New York City politico Ryan McNeil witnesses state legislators debate the death penalty, and his boss, Assemblyman Nickolas Somatos, reads out Ryan’s impassioned speech against it. Out on the street, Ryan sees Kathy Wilet enter a limousine; readers find out that her boyfriend murdered her with a golf club not long afterward, after they discussed some secret files. As part of an investigation into her disappearance, Ryan gives his witness statement to a police detective, who’s skeptical about Ryan’s timeline of events. Ryan’s girlfriend, Caroline Tierney,works at a law office in a support capacity, and they both embark on a hunt for the truth. As Ryan digs further into Kathy’s past, his actions prompt the governor to deem him a person of interest. Sometime later, Ryan marries Annie McNeil and moves to Washington, D.C., to work for Somatos, who’s become a member of Congress. Back in New York, Caroline continues to probe financial leads in her investigation, which leads her to an arsonist and some very bad actors in the governor’s office. It all ends with multiple unexpected deaths of major characters. At times over the course of the narrative Ziman’s writing style reveals some distracting quirks, as when he introduces his characters fragmentarily, with details about their names, dispositions, and bodily features separated by pages at a time. The author also has a tendency to veer into passive sentence constructions (“A dinner of shrimp, mussels and pasta had been consumed”) and to haphazardly switch between past and present tense, which can be distracting. In addition, some aspects of the plot add unnecessary complexity. That said, the pace of the story is consistently propulsive throughout, which is sure to maintain readers’ interest.

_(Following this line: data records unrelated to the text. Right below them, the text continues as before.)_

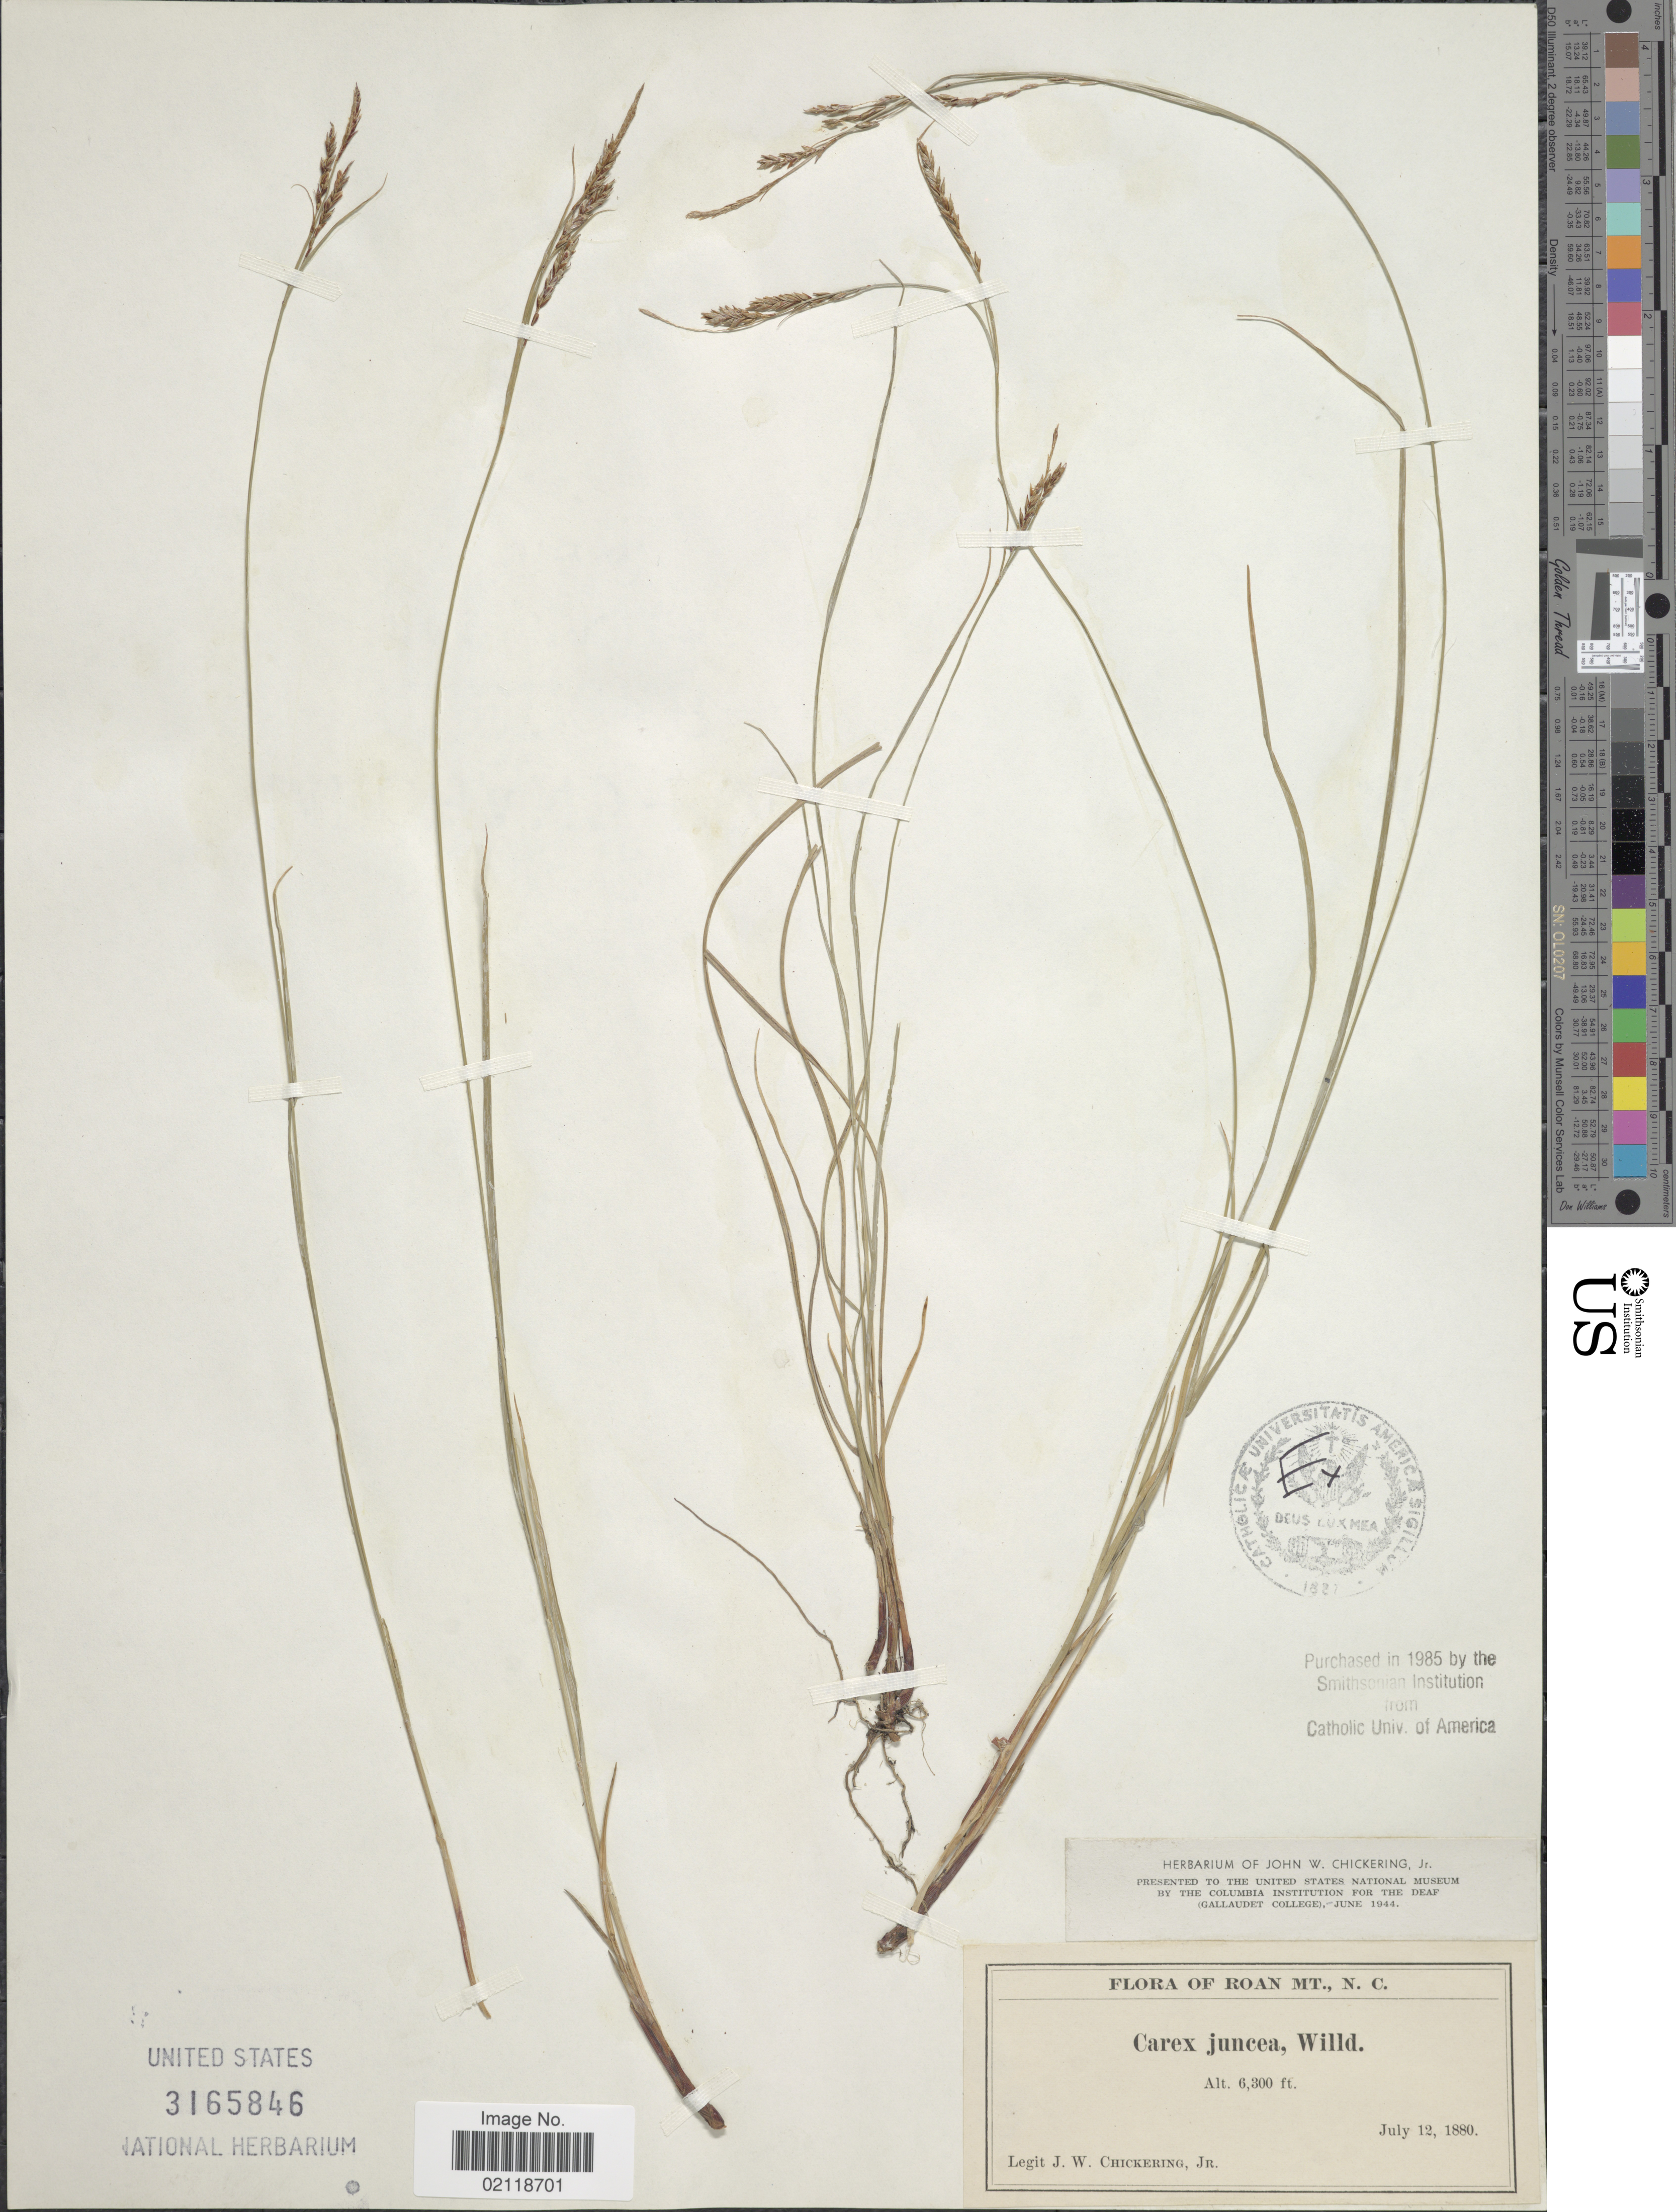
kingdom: Plantae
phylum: Tracheophyta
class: Liliopsida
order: Poales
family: Cyperaceae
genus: Carex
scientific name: Carex misera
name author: Buckley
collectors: J. W. Chickering Jr.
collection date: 1880-07-12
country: United States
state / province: North Carolina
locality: Roan Mt.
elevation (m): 1920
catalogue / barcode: US 3165846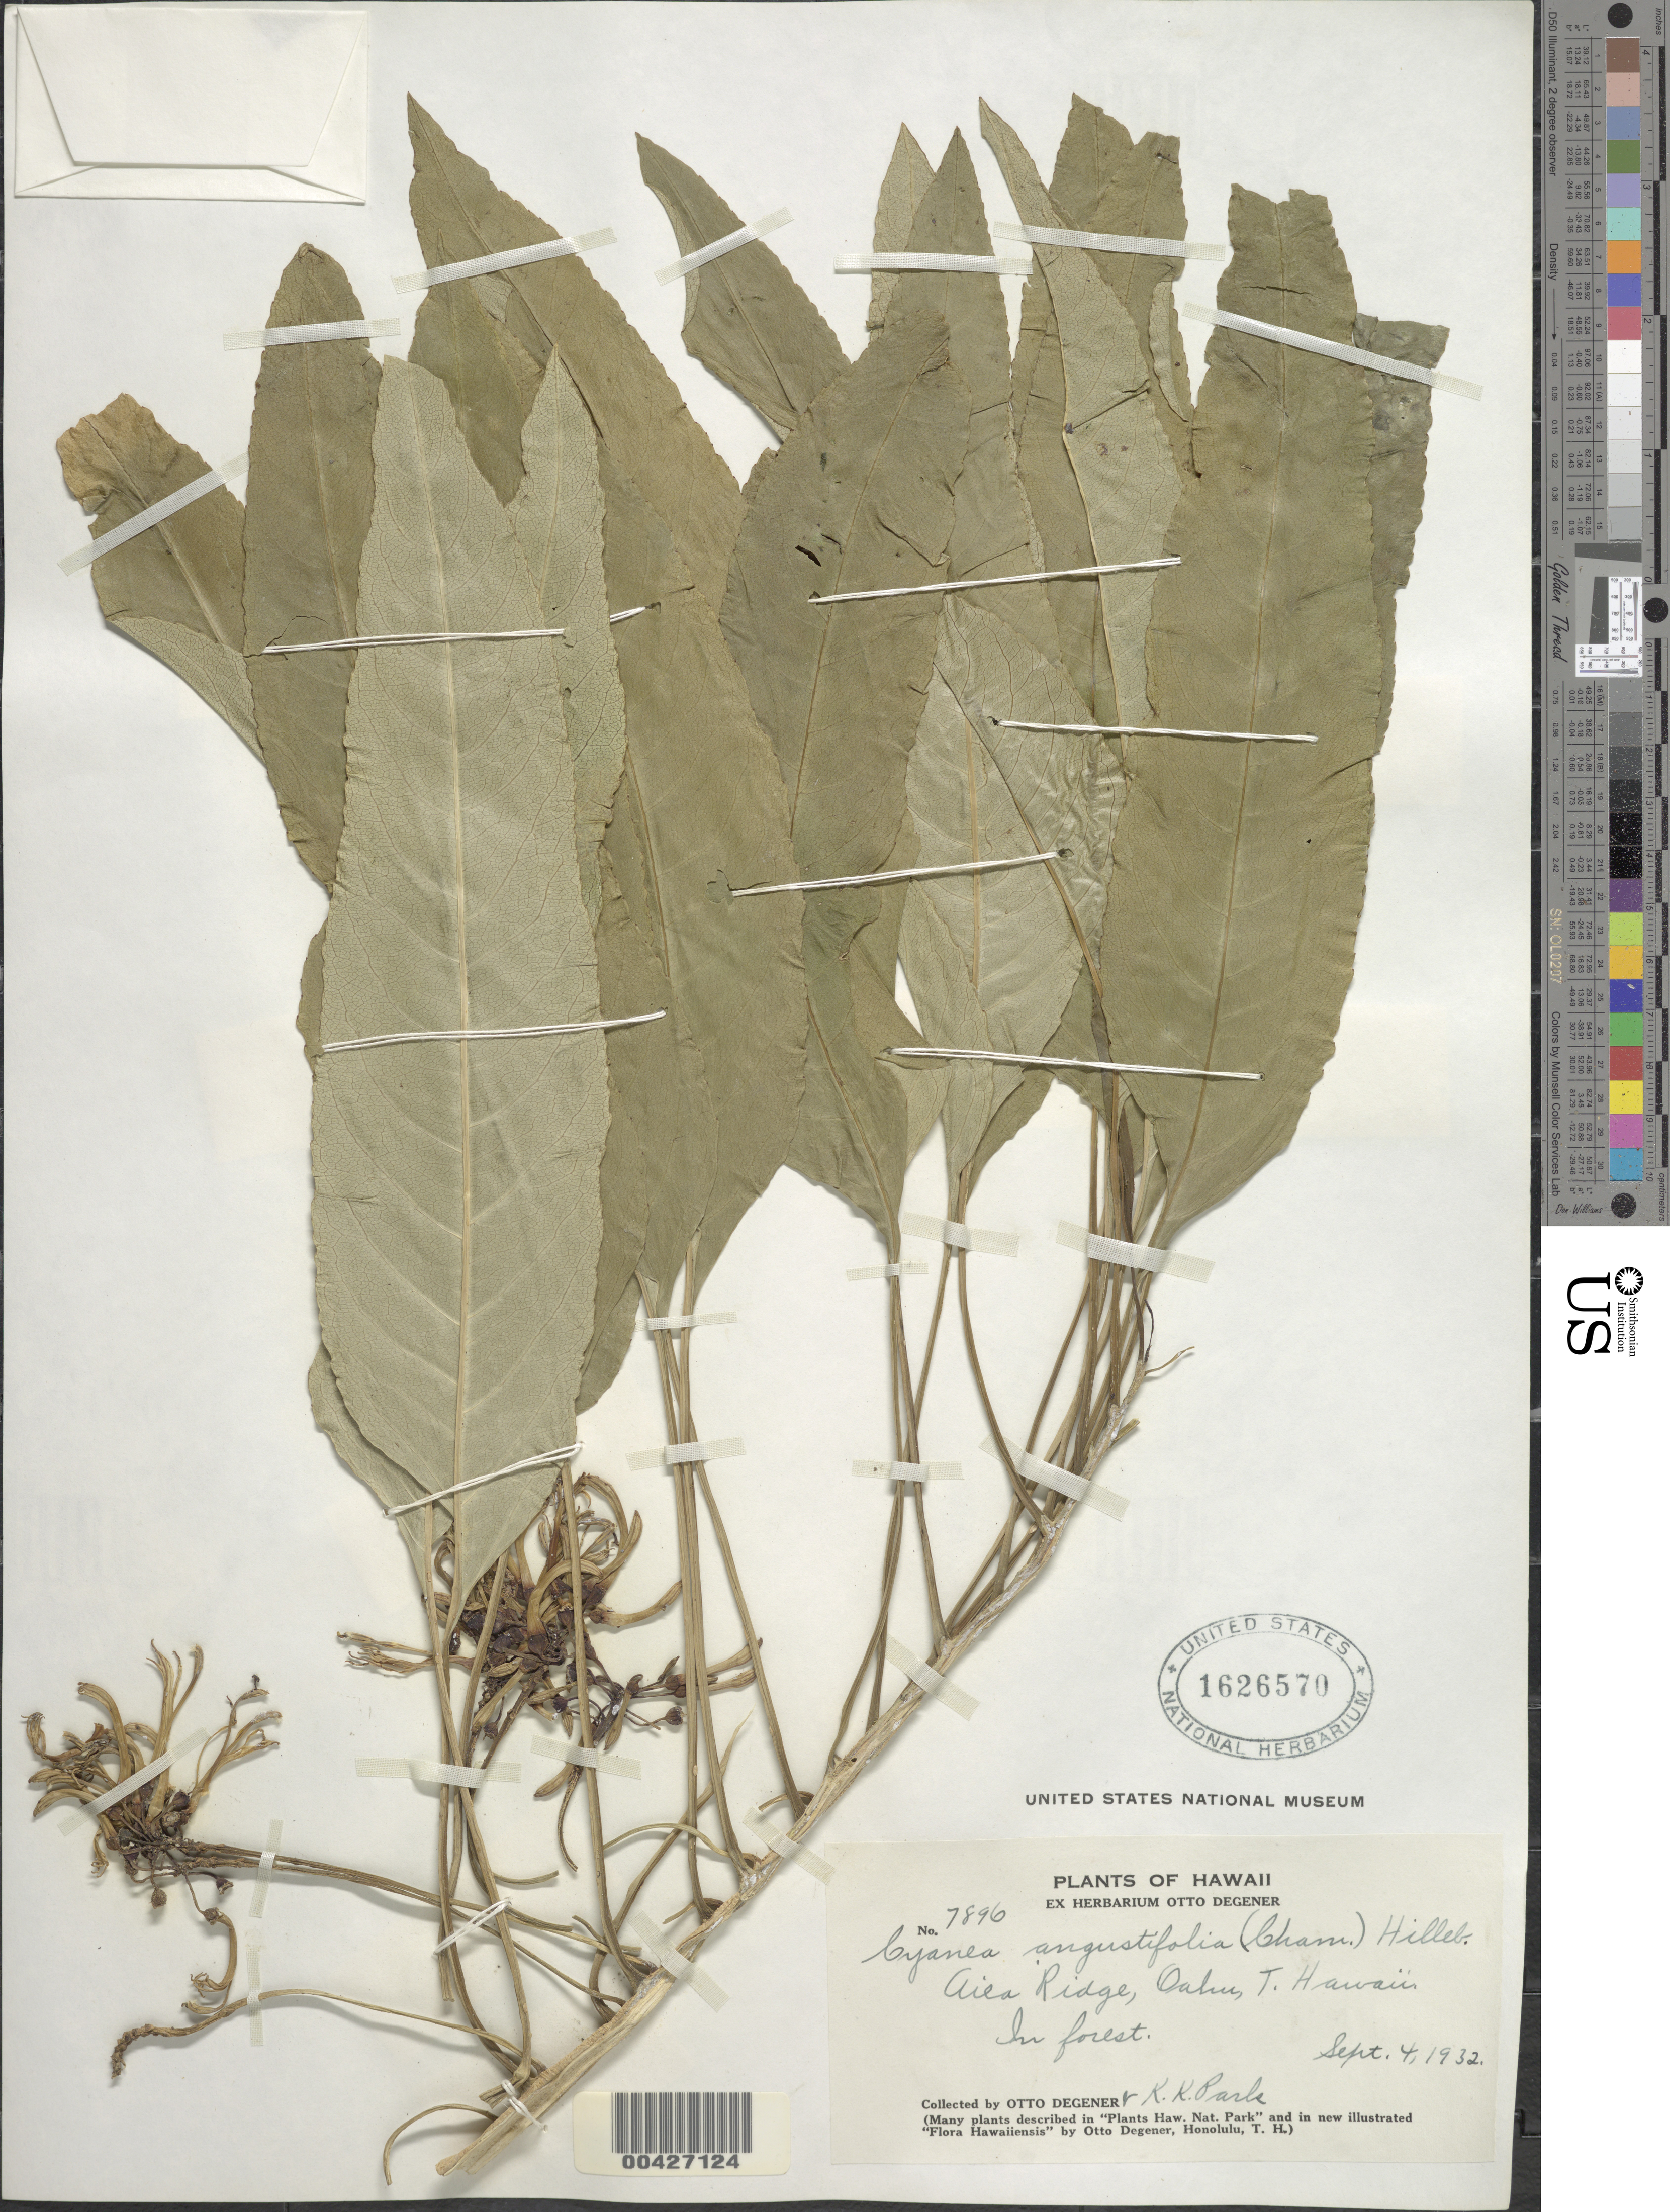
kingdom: Plantae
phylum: Tracheophyta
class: Magnoliopsida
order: Asterales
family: Campanulaceae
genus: Cyanea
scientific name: Cyanea angustifolia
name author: (Cham.) Hillebr.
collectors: O. Degener & K. Park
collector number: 7896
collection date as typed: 4 Sep 1932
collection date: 1932-09-04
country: United States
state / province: Hawaii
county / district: Honolulu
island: Oahu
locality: Aiea Ridge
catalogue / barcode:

A sometimes-intriguing but often convoluted whodunit.
Brimming with barely contained tension and a razor-sharp political edge, Girls, Crimes, and the Ruling Body by Barry R. Ziman is a linguistically rich ride through the halls of power.
Ryan McNeil works in the messy world of New York congressional politics, but also gets unwittingly tangled up in the disappearance of a young woman, as one of the last people to see her alive. The high-profile case could tank his career, but also threatens his freedom, leading him and his dauntless girlfriend to begin an investigation of their own, despite the mounting dangers and the target that has settled on his shoulders. What unfolds is an unpredictable and complex political conspiracy that cuts far deeper than a single murder, and stretches to the nation’s capital.
For political junkies and conspiracy theorists alike, this fast-paced drama ticks all the boxes, but there are some execution issues that can’t be ignored. The plot jumps around frenetically, with characters being only partially introduced before a new piece of this sprawling puzzle is introduced. The prose is overworked at times, with unusual syntactical choices that give the author a unique voice, but makes the verbiage feel forced, obfuscating meaning and impact for the sake of a clever turn of phrase. In contrast, the dialogue moves the story along, but occasionally feels monotone, which can undercut the suspense in some scenes.
That said, given our uncertain times, the clear theme of toxic politics versus righteous truth-telling is compelling, and Ziman’s obvious love for language and character building shines through this spiraling political mystery.
The National Indie Excellence Award (NIEA) has selected "Girls, Crimes, and the Ruling Body" as a Political Thriller Finalist.
"Girls, Crimes, and the Ruling Body" Award Finalist in the 2023 Eric Hoffer Book Award
"Girls, Crimes, and the Ruling Body" was the Winner for Political Thriller and a finalist for Mystery/Suspense in the 2022 American Fiction Award contest.
"Girls, Crimes, and the Ruling Body" was awarded as a 2022 Political Thriller Finalist in the Readers' Favorite International Book Awards competition.
"Girls, Crimes, and the Ruling Body" by Barry R. Ziman was a 1st Place Winner for Fiction / Mystery / General in the 2022 Pencraft National Award competition. This is the fourth national award conferred on the novel.